Update (18 Sept 2015): Level 1 compression has been updated to a faster version, so the difference to deflate level 1 has gotten smaller. The benchmark sheet has been updated, so some of these numbers may be inaccurate.
I have added a special compression mode to my compression library, named
ConstantCompression, which allows near linear time compression. This is done by completely disabling matching of previous data, and only reduce the number of bits to represent each character.
This means that often used characters, like ‘e’ and ‘ ‘ (space) in text use the fewest bits to represent, and rare characters like ‘¤’ takes more bits to represent. For more information see wikipedia or this nice video.
Since this type of compression doesn’t have big variance on the input, the compression speed is mostly unaffected by the input data, and is usually more than 150MB/s for a single core.
The downside is that the compression ratio is usually considerably worse than even the fastest conventional compression. The compression ratio can never be better than 8:1 (12.5%).
So the linear time compression can be used as a “better than nothing” mode, where you cannot risk the encoder to slow down on some content. For comparison, the size of the “Twain” text is 233460 bytes (+29% vs. level 1) and encode speed is 144MB/s (4.5x the speed of level 1). So in this case you trade a 30% size increase for a 4 times speedup.
For a more detailed insight into the performance characteristics, see my performance test spreadsheet. I have added constant time compression to add performance measurements, and added it to separate charts. Note that the speedup factor is compared to standard library level at 1, since that is the closest comparison.
An important thing is that the output is fully compatible with deflate/gzip/zip compression, so there is no need for a special decoder.
When is it useful?
You will see the biggest difference on data that is medium-to-hard to compress. Attempting to compress data that is already compressed will give a 15x speed up, with performance above 300MB/s. This will make it pretty safe to add this compression even if some of your data is already compressed. On data that is compressible, but with an average of 50% compression you should expect about 5x speedup. The final size will almost always be bigger than level 1, but for you the tradeoff may be fine in these cases:
- When the alternative is no compression because of CPU usage.
- When the compressibility of your content varies a lot.
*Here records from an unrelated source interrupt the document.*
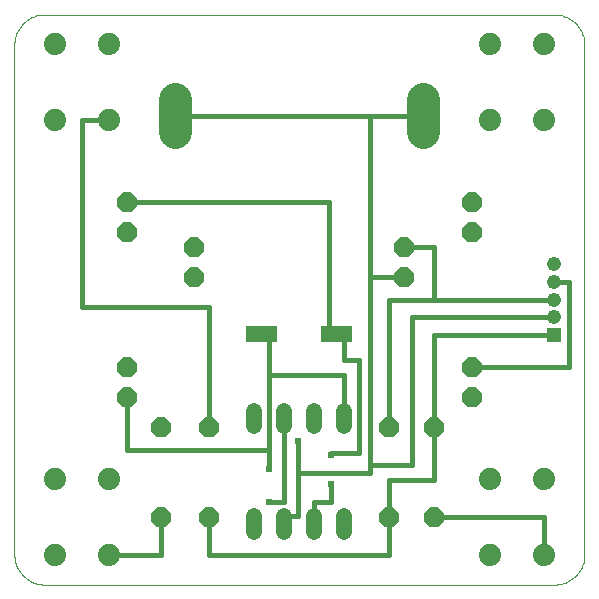
<source format=gbl>
G75*
G70*
%OFA0B0*%
%FSLAX24Y24*%
%IPPOS*%
%LPD*%
%AMOC8*
5,1,8,0,0,1.08239X$1,22.5*
%
%ADD10C,0.0010*%
%ADD11OC8,0.0660*%
%ADD12C,0.1095*%
%ADD13C,0.0740*%
%ADD14C,0.0520*%
%ADD15R,0.0476X0.0476*%
%ADD16C,0.0476*%
%ADD17R,0.0554X0.0554*%
%ADD18C,0.0240*%
%ADD19C,0.0160*%
%ADD20C,0.0120*%
D10*
X000131Y001111D02*
X000131Y018111D01*
X000133Y018171D01*
X000138Y018232D01*
X000147Y018291D01*
X000160Y018350D01*
X000176Y018409D01*
X000196Y018466D01*
X000219Y018521D01*
X000246Y018576D01*
X000275Y018628D01*
X000308Y018679D01*
X000344Y018728D01*
X000382Y018774D01*
X000424Y018818D01*
X000468Y018860D01*
X000514Y018898D01*
X000563Y018934D01*
X000614Y018967D01*
X000666Y018996D01*
X000721Y019023D01*
X000776Y019046D01*
X000833Y019066D01*
X000892Y019082D01*
X000951Y019095D01*
X001010Y019104D01*
X001071Y019109D01*
X001131Y019111D01*
X018131Y019111D01*
X018191Y019109D01*
X018252Y019104D01*
X018311Y019095D01*
X018370Y019082D01*
X018429Y019066D01*
X018486Y019046D01*
X018541Y019023D01*
X018596Y018996D01*
X018648Y018967D01*
X018699Y018934D01*
X018748Y018898D01*
X018794Y018860D01*
X018838Y018818D01*
X018880Y018774D01*
X018918Y018728D01*
X018954Y018679D01*
X018987Y018628D01*
X019016Y018576D01*
X019043Y018521D01*
X019066Y018466D01*
X019086Y018409D01*
X019102Y018350D01*
X019115Y018291D01*
X019124Y018232D01*
X019129Y018171D01*
X019131Y018111D01*
X019131Y001111D01*
X019129Y001051D01*
X019124Y000990D01*
X019115Y000931D01*
X019102Y000872D01*
X019086Y000813D01*
X019066Y000756D01*
X019043Y000701D01*
X019016Y000646D01*
X018987Y000594D01*
X018954Y000543D01*
X018918Y000494D01*
X018880Y000448D01*
X018838Y000404D01*
X018794Y000362D01*
X018748Y000324D01*
X018699Y000288D01*
X018648Y000255D01*
X018596Y000226D01*
X018541Y000199D01*
X018486Y000176D01*
X018429Y000156D01*
X018370Y000140D01*
X018311Y000127D01*
X018252Y000118D01*
X018191Y000113D01*
X018131Y000111D01*
X001131Y000111D01*
X001071Y000113D01*
X001010Y000118D01*
X000951Y000127D01*
X000892Y000140D01*
X000833Y000156D01*
X000776Y000176D01*
X000721Y000199D01*
X000666Y000226D01*
X000614Y000255D01*
X000563Y000288D01*
X000514Y000324D01*
X000468Y000362D01*
X000424Y000404D01*
X000382Y000448D01*
X000344Y000494D01*
X000308Y000543D01*
X000275Y000594D01*
X000246Y000646D01*
X000219Y000701D01*
X000196Y000756D01*
X000176Y000813D01*
X000160Y000872D01*
X000147Y000931D01*
X000138Y000990D01*
X000133Y001051D01*
X000131Y001111D01*
D11*
X005006Y002361D03*
X006631Y002361D03*
X006631Y005361D03*
X005006Y005361D03*
X003881Y006361D03*
X003881Y007361D03*
X006131Y010361D03*
X006131Y011361D03*
X003881Y011861D03*
X003881Y012861D03*
X012631Y005361D03*
X014131Y005361D03*
X015381Y006361D03*
X015381Y007361D03*
X013131Y010361D03*
X013131Y011361D03*
X015381Y011861D03*
X015381Y012861D03*
X014131Y002361D03*
X012631Y002361D03*
D12*
X013765Y015188D02*
X013765Y016283D01*
X005497Y016283D02*
X005497Y015188D01*
D13*
X003271Y015581D03*
X001491Y015581D03*
X001491Y018141D03*
X003271Y018141D03*
X015991Y018141D03*
X017771Y018141D03*
X017771Y015581D03*
X015991Y015581D03*
X015991Y003641D03*
X017771Y003641D03*
X017771Y001081D03*
X015991Y001081D03*
X003271Y001081D03*
X001491Y001081D03*
X001491Y003641D03*
X003271Y003641D03*
D14*
X008131Y002384D02*
X008131Y001864D01*
X009131Y001864D02*
X009131Y002384D01*
X010131Y002384D02*
X010131Y001864D01*
X011131Y001864D02*
X011131Y002384D01*
X011131Y005384D02*
X011131Y005904D01*
X010131Y005904D02*
X010131Y005384D01*
X009131Y005384D02*
X009131Y005904D01*
X008131Y005904D02*
X008131Y005384D01*
D15*
X018131Y008430D03*
D16*
X018131Y009020D03*
X018131Y009611D03*
X018131Y010201D03*
X018131Y010792D03*
D17*
X011131Y008476D03*
X010631Y008476D03*
X008631Y008476D03*
X008131Y008476D03*
D18*
X009571Y004911D03*
X008611Y003951D03*
X008631Y002861D03*
X010691Y003471D03*
X010691Y004431D03*
D19*
X010691Y004486D01*
X011631Y004486D01*
X011631Y007611D01*
X011131Y007611D01*
X011131Y008486D01*
X010631Y008486D01*
X010631Y008476D01*
X010631Y012861D01*
X003881Y012861D01*
X003271Y015581D02*
X002381Y015581D01*
X002381Y009361D01*
X006631Y009361D01*
X006631Y005361D01*
X008611Y004611D02*
X008611Y003951D01*
X008611Y004611D02*
X008611Y007111D01*
X011131Y007111D01*
X011131Y005384D01*
X011971Y004111D02*
X013381Y004111D01*
X013381Y009020D01*
X018131Y009020D01*
X018131Y008430D02*
X014131Y008430D01*
X014131Y005361D01*
X014131Y003611D01*
X012631Y003611D01*
X012631Y002361D01*
X012631Y001111D01*
X006631Y001111D01*
X006631Y002361D01*
X005006Y002361D02*
X005006Y001081D01*
X003271Y001081D01*
X003881Y004611D02*
X008611Y004611D01*
X009131Y005384D02*
X009131Y002861D01*
X008631Y002861D01*
X009131Y002391D02*
X009571Y002391D01*
X009571Y003826D01*
X009571Y004911D01*
X009571Y003826D02*
X011971Y003826D01*
X011971Y004111D01*
X011971Y010361D01*
X013131Y010361D01*
X012631Y009611D02*
X014131Y009611D01*
X018131Y009611D01*
X018131Y010201D02*
X018631Y010201D01*
X018631Y007361D01*
X015381Y007361D01*
X014131Y009611D02*
X014131Y011361D01*
X013131Y011361D01*
X011971Y010361D02*
X011971Y015736D01*
X013881Y015736D01*
X011971Y015736D02*
X005497Y015736D01*
X008611Y008476D02*
X008611Y008461D01*
X008611Y007111D01*
X010691Y003471D02*
X010691Y002861D01*
X010131Y002861D01*
X010131Y002384D01*
X012631Y005361D02*
X012631Y009611D01*
X014131Y002361D02*
X017771Y002361D01*
X017771Y001081D01*
X003881Y004611D02*
X003881Y006361D01*
D20*
X008611Y008461D02*
X008631Y008461D01*
X008631Y008476D01*
X009131Y002391D02*
X009131Y002384D01*
X009131Y002361D01*
M02*

</source>
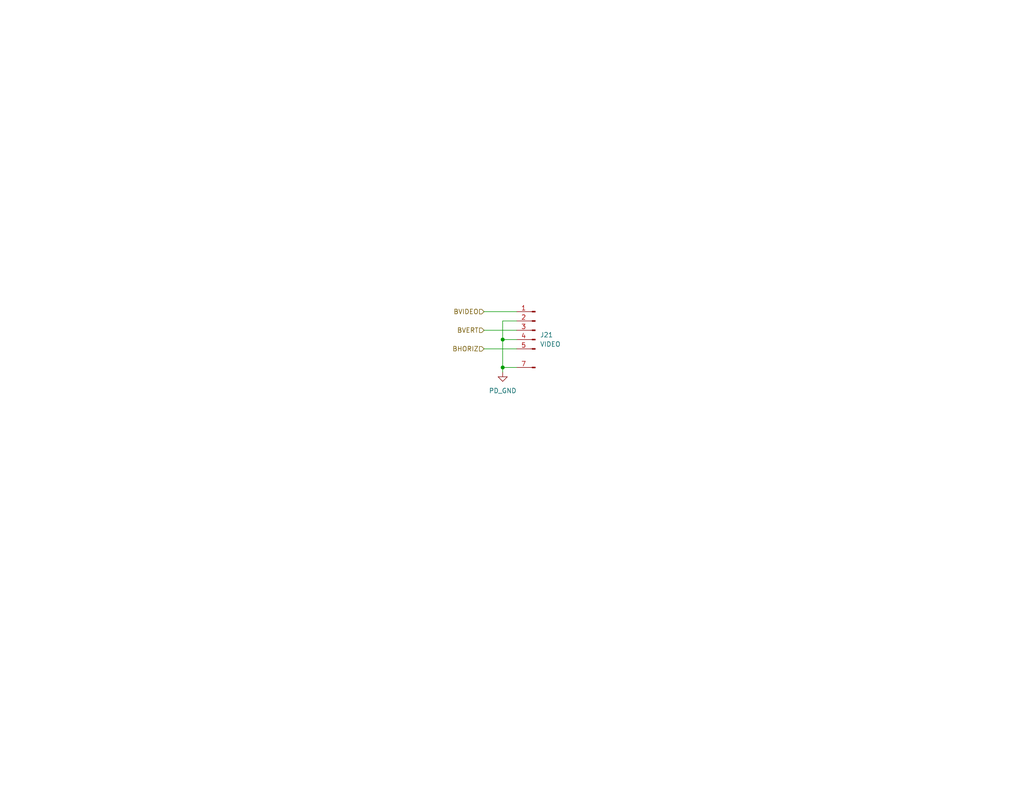
<source format=kicad_sch>
(kicad_sch (version 20211123) (generator eeschema)

  (uuid 3e1cb3e4-d855-414e-b1ff-d8f86a215960)

  (paper "A")

  (title_block
    (title "EconoPET 40/8096")
    (date "2023-10-01")
    (rev "A")
  )

  

  (junction (at 137.16 92.71) (diameter 0) (color 0 0 0 0)
    (uuid 25626fb4-19d0-4e20-9df1-86f92f49478a)
  )
  (junction (at 137.16 100.33) (diameter 0) (color 0 0 0 0)
    (uuid dc7d1e8a-c269-41c5-bbb9-26955be8cb83)
  )

  (wire (pts (xy 137.16 92.71) (xy 137.16 100.33))
    (stroke (width 0) (type default) (color 0 0 0 0))
    (uuid 4811e8d5-ed7f-4a56-9047-7c3a06a73d97)
  )
  (wire (pts (xy 137.16 92.71) (xy 140.97 92.71))
    (stroke (width 0) (type default) (color 0 0 0 0))
    (uuid 60053a49-930d-4fea-8a5a-b90584ccc3b1)
  )
  (wire (pts (xy 137.16 87.63) (xy 137.16 92.71))
    (stroke (width 0) (type default) (color 0 0 0 0))
    (uuid 63ac5b31-5c11-496e-a4b7-94c9c932bdd7)
  )
  (wire (pts (xy 137.16 100.33) (xy 140.97 100.33))
    (stroke (width 0) (type default) (color 0 0 0 0))
    (uuid 8ce3bb0e-aa2f-4d65-b1dc-b1def8c5a99b)
  )
  (wire (pts (xy 132.08 95.25) (xy 140.97 95.25))
    (stroke (width 0) (type default) (color 0 0 0 0))
    (uuid aa6264b2-f8f2-450b-8c8e-7ec8deb9b37a)
  )
  (wire (pts (xy 132.08 85.09) (xy 140.97 85.09))
    (stroke (width 0) (type default) (color 0 0 0 0))
    (uuid eb5bcab6-3692-41b2-95e6-b31e1edb19ab)
  )
  (wire (pts (xy 140.97 87.63) (xy 137.16 87.63))
    (stroke (width 0) (type default) (color 0 0 0 0))
    (uuid f0c1a21e-a403-48cd-ae15-8393c80fef63)
  )
  (wire (pts (xy 132.08 90.17) (xy 140.97 90.17))
    (stroke (width 0) (type default) (color 0 0 0 0))
    (uuid f8d97b54-6727-4ba6-becc-8ab7f0e7b8d3)
  )
  (wire (pts (xy 137.16 100.33) (xy 137.16 101.6))
    (stroke (width 0) (type default) (color 0 0 0 0))
    (uuid fc620863-4415-4db7-a4b3-4306b45a609b)
  )

  (hierarchical_label "BHORIZ" (shape input) (at 132.08 95.25 180)
    (effects (font (size 1.27 1.27)) (justify right))
    (uuid 3b3db36a-8281-4b51-afb7-dfa5228e82ad)
  )
  (hierarchical_label "BVIDEO" (shape input) (at 132.08 85.09 180)
    (effects (font (size 1.27 1.27)) (justify right))
    (uuid 4eb66dc9-9be8-47b6-99f3-1440d7839c4d)
  )
  (hierarchical_label "BVERT" (shape input) (at 132.08 90.17 180)
    (effects (font (size 1.27 1.27)) (justify right))
    (uuid 8564dd0b-cb25-4ea4-9466-02e906316085)
  )

  (symbol (lib_id "PET:PD_GND") (at 137.16 101.6 0) (unit 1)
    (in_bom yes) (on_board yes) (fields_autoplaced)
    (uuid 061f7af4-a841-4ce3-91d7-bb4697b0874f)
    (property "Reference" "#PWR0131" (id 0) (at 137.16 107.95 0)
      (effects (font (size 1.27 1.27)) hide)
    )
    (property "Value" "PD_GND" (id 1) (at 137.16 106.68 0))
    (property "Footprint" "" (id 2) (at 137.16 101.6 0)
      (effects (font (size 1.27 1.27)) hide)
    )
    (property "Datasheet" "" (id 3) (at 137.16 101.6 0)
      (effects (font (size 1.27 1.27)) hide)
    )
    (pin "1" (uuid 4a1c0401-fc55-43d8-b7f7-7fefe3e76326))
  )

  (symbol (lib_id "Retrocomputing:CBM_PET_VIDEO_Conn_Keyed") (at 146.05 92.71 0) (mirror y) (unit 1)
    (in_bom yes) (on_board yes) (fields_autoplaced)
    (uuid d2ed9af1-106d-468e-baa5-126c797ea899)
    (property "Reference" "J21" (id 0) (at 147.32 91.4399 0)
      (effects (font (size 1.27 1.27)) (justify right))
    )
    (property "Value" "VIDEO" (id 1) (at 147.32 93.9799 0)
      (effects (font (size 1.27 1.27)) (justify right))
    )
    (property "Footprint" "PET:PET_Video" (id 2) (at 146.05 92.71 0)
      (effects (font (size 1.27 1.27)) hide)
    )
    (property "Datasheet" "~" (id 3) (at 146.05 92.71 0)
      (effects (font (size 1.27 1.27)) hide)
    )
    (property "MOUSER" "649-1012937893603BLF" (id 4) (at 146.05 92.71 0)
      (effects (font (size 1.27 1.27)) hide)
    )
    (pin "1" (uuid ae7bb939-26e4-4a8e-a82e-737aa770ab0e))
    (pin "2" (uuid 6bf0f387-4934-4f39-9f26-949dd699b781))
    (pin "3" (uuid d5e4baea-b1a2-44f6-8538-d7c16010db98))
    (pin "4" (uuid fb87c50c-e5a9-43f9-9866-2a0795ed2eaf))
    (pin "5" (uuid 96e86c5a-82ce-408d-abee-df549f0abda3))
    (pin "7" (uuid 23f39696-3b6b-436f-9477-a6edf3c3b280))
  )
)

</source>
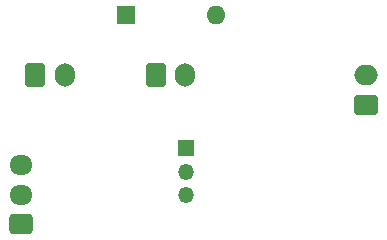
<source format=gbr>
%TF.GenerationSoftware,KiCad,Pcbnew,7.0.8-7.0.8~ubuntu22.04.1*%
%TF.CreationDate,2023-10-16T16:43:54-07:00*%
%TF.ProjectId,SolenoidDriver,536f6c65-6e6f-4696-9444-72697665722e,rev?*%
%TF.SameCoordinates,Original*%
%TF.FileFunction,Soldermask,Bot*%
%TF.FilePolarity,Negative*%
%FSLAX46Y46*%
G04 Gerber Fmt 4.6, Leading zero omitted, Abs format (unit mm)*
G04 Created by KiCad (PCBNEW 7.0.8-7.0.8~ubuntu22.04.1) date 2023-10-16 16:43:54*
%MOMM*%
%LPD*%
G01*
G04 APERTURE LIST*
G04 Aperture macros list*
%AMRoundRect*
0 Rectangle with rounded corners*
0 $1 Rounding radius*
0 $2 $3 $4 $5 $6 $7 $8 $9 X,Y pos of 4 corners*
0 Add a 4 corners polygon primitive as box body*
4,1,4,$2,$3,$4,$5,$6,$7,$8,$9,$2,$3,0*
0 Add four circle primitives for the rounded corners*
1,1,$1+$1,$2,$3*
1,1,$1+$1,$4,$5*
1,1,$1+$1,$6,$7*
1,1,$1+$1,$8,$9*
0 Add four rect primitives between the rounded corners*
20,1,$1+$1,$2,$3,$4,$5,0*
20,1,$1+$1,$4,$5,$6,$7,0*
20,1,$1+$1,$6,$7,$8,$9,0*
20,1,$1+$1,$8,$9,$2,$3,0*%
G04 Aperture macros list end*
%ADD10RoundRect,0.250000X0.725000X-0.600000X0.725000X0.600000X-0.725000X0.600000X-0.725000X-0.600000X0*%
%ADD11O,1.950000X1.700000*%
%ADD12RoundRect,0.250000X0.750000X-0.600000X0.750000X0.600000X-0.750000X0.600000X-0.750000X-0.600000X0*%
%ADD13O,2.000000X1.700000*%
%ADD14RoundRect,0.250000X-0.600000X-0.750000X0.600000X-0.750000X0.600000X0.750000X-0.600000X0.750000X0*%
%ADD15O,1.700000X2.000000*%
%ADD16O,1.350000X1.350000*%
%ADD17R,1.350000X1.350000*%
%ADD18R,1.600000X1.600000*%
%ADD19O,1.600000X1.600000*%
G04 APERTURE END LIST*
D10*
%TO.C,J1*%
X96520000Y-47450000D03*
D11*
X96520000Y-44950000D03*
X96520000Y-42450000D03*
%TD*%
D12*
%TO.C,J4*%
X125730000Y-37330000D03*
D13*
X125730000Y-34830000D03*
%TD*%
D14*
%TO.C,J3*%
X97770000Y-34830000D03*
D15*
X100270000Y-34830000D03*
%TD*%
D14*
%TO.C,J2*%
X107950000Y-34830000D03*
D15*
X110450000Y-34830000D03*
%TD*%
D16*
%TO.C,Q1*%
X110490000Y-44990000D03*
X110490000Y-42990000D03*
D17*
X110490000Y-40990000D03*
%TD*%
D18*
%TO.C,D1*%
X105410000Y-29750000D03*
D19*
X113030000Y-29750000D03*
%TD*%
M02*

</source>
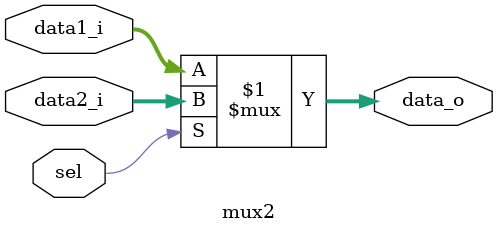
<source format=v>
module mux2
(
    input   wire     [7:0]   data1_i,
    input   wire     [7:0]   data2_i,
    input   wire             sel,
    
    output  wire     [7:0]   data_o
);

assign  data_o = sel ? data2_i : data1_i;
 
endmodule 

</source>
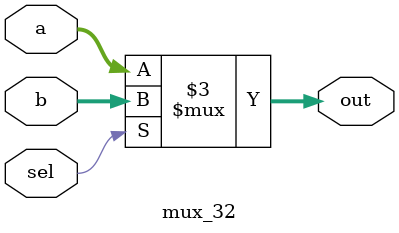
<source format=v>

/*****************************************************************************
 *
 * @file     mux.v
 * 
 * @brief    Simple multiplexer 2:1
 * 
 * @author   Gian
 * 
 ******************************************************************************/

module mux_32 (
	a, 
	b, 
	sel,
	out
);


/*************************/
/* Parameter Definitions */
/*************************/
parameter BUS_WIDTH = 32;


/***************/
/* Input Ports */
/***************/
input wire[BUS_WIDTH-1:0] a;
input wire[BUS_WIDTH-1:0] b;
input wire sel;


/****************/
/* Output Ports */
/****************/
output reg[BUS_WIDTH-1:0] out;


/***************/
/* Input Ports */
/***************/
//assign out = (sel)?b:a;
always @(a or b or sel)begin
	if (sel)
		out = b;
	else
		out = a;
end

endmodule
</source>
For instance Docker/OS image downloads, backup data, etc.
- Streaming of data, like map-reduce data, where the slight compression will help you keep the IO down.
- Transfer of data between servers in the same datacenter.
If you have more use cases feel free to add them in the comments below.
How does it work?
When this compression scheme is enabled we disable the part of deflate that is usually the most time-expensive, which is matching the current input with previous input. In deflate you can specify that “the next 10 characters should be copied from the previous output 500 bytes back“. This was you can represent many characters as two numbers; length of the match and the offset.
The existing matching uses hashing to reduce the number of possible matches to search a lot, but checking the matches and finding the length will always take some time. The linear time mode, will completely disable the hashing and match search.
What we now have left is the Entropy Coder of the deflate algorithm. There is a little assembly to create byte distribution histograms faster, but other that that it uses simpler versions of the existing Go library for the best possible speed. This feature is also present in zlib, but is referred to as “Huffman Only”, and it is in my opinion underused compared to how useful it is.
The input is split into blocks between 32 and 64 kilobytes in size, so Huffman tables are built for local content. The blocks are also independent, which makes the speedup using pgzip close to linear to your core count.
I write “close to linear time”, because you can expect small variations in speed. If your content is hard to compress, the output will be bigger, and therefore take longer to write, but the variation should be within 10-20%. On incompressible content it will operate faster, since it will be able to skip blocks and add them without compression, which of course is faster.
If you would like to see at alternatives for this, you can have a look at this Entropy Coder Benchmark. The zlib Huffman only mode is listed as “zlibh”.